▶ _Instructions for the task_:
Taking the line that contains "[dpad]: /blog/joycons-and-other-thoughts/" as the first and the final line of the records as the last, write out every line between them exactly, ends included, and nothing else.

▶ _Records for processing_:
---

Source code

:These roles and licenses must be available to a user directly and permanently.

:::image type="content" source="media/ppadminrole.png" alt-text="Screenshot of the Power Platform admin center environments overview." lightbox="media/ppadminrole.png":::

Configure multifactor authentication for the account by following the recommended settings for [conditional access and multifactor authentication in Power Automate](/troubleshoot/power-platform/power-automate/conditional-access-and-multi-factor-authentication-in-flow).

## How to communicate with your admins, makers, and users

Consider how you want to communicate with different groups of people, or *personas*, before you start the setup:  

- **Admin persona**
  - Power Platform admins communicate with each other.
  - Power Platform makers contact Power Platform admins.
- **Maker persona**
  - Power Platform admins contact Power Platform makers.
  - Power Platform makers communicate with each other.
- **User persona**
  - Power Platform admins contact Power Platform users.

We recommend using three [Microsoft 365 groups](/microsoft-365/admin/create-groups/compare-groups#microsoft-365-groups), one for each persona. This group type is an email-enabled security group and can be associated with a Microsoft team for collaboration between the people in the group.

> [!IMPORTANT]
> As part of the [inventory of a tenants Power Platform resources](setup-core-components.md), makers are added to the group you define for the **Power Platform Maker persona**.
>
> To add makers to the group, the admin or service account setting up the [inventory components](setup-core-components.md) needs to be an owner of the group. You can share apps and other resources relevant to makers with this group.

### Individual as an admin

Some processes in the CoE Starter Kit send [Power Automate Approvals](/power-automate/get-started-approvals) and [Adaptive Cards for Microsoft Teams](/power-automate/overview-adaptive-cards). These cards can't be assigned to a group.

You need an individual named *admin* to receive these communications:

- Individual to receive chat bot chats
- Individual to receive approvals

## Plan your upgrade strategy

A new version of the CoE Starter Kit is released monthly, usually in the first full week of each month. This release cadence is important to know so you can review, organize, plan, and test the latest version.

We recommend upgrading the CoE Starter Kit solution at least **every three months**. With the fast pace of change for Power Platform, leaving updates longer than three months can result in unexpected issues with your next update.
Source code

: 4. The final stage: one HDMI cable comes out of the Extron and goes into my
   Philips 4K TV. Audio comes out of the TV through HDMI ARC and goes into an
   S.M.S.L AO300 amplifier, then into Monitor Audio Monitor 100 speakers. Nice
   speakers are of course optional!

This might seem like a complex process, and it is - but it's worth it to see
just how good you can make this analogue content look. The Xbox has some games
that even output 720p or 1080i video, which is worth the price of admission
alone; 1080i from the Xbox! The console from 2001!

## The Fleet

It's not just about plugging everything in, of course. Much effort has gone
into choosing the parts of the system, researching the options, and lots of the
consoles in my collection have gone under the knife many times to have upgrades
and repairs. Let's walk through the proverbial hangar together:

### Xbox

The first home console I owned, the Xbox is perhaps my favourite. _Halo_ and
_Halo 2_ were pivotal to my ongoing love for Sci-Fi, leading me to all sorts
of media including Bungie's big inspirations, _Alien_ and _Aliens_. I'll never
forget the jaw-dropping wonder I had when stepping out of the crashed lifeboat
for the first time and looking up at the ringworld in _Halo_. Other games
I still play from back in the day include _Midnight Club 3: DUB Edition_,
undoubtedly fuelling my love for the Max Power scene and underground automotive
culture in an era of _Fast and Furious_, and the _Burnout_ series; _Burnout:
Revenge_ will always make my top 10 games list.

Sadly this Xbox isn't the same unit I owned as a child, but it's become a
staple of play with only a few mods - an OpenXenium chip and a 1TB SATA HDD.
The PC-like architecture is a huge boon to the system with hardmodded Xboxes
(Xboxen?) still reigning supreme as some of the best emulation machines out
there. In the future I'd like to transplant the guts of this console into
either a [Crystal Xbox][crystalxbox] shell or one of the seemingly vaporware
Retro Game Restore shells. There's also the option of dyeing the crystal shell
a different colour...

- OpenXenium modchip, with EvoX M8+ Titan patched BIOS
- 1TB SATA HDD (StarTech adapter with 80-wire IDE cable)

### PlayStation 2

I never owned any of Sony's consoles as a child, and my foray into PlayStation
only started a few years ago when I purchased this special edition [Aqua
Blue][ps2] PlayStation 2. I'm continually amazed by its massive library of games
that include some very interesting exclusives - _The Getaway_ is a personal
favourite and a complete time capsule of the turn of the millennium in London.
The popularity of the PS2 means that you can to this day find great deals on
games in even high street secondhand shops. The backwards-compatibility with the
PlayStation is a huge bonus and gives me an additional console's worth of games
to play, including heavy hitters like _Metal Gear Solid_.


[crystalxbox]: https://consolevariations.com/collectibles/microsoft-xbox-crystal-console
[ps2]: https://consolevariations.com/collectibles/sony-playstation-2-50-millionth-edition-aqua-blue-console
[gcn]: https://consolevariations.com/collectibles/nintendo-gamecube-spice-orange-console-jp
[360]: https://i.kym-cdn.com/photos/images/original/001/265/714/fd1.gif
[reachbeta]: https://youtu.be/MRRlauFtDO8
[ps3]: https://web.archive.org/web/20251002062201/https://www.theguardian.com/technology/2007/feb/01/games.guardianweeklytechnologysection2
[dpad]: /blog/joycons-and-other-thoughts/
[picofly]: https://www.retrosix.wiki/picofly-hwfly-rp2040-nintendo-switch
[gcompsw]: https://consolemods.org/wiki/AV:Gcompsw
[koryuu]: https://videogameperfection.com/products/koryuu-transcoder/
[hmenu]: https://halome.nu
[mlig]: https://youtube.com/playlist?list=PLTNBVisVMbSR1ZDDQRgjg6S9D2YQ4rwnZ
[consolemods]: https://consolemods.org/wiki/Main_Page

---

▶ _Exercise solution_:
[dpad]: /blog/joycons-and-other-thoughts/
[picofly]: https://www.retrosix.wiki/picofly-hwfly-rp2040-nintendo-switch
[gcompsw]: https://consolemods.org/wiki/AV:Gcompsw
[koryuu]: https://videogameperfection.com/products/koryuu-transcoder/
[hmenu]: https://halome.nu
[mlig]: https://youtube.com/playlist?list=PLTNBVisVMbSR1ZDDQRgjg6S9D2YQ4rwnZ
[consolemods]: https://consolemods.org/wiki/Main_Page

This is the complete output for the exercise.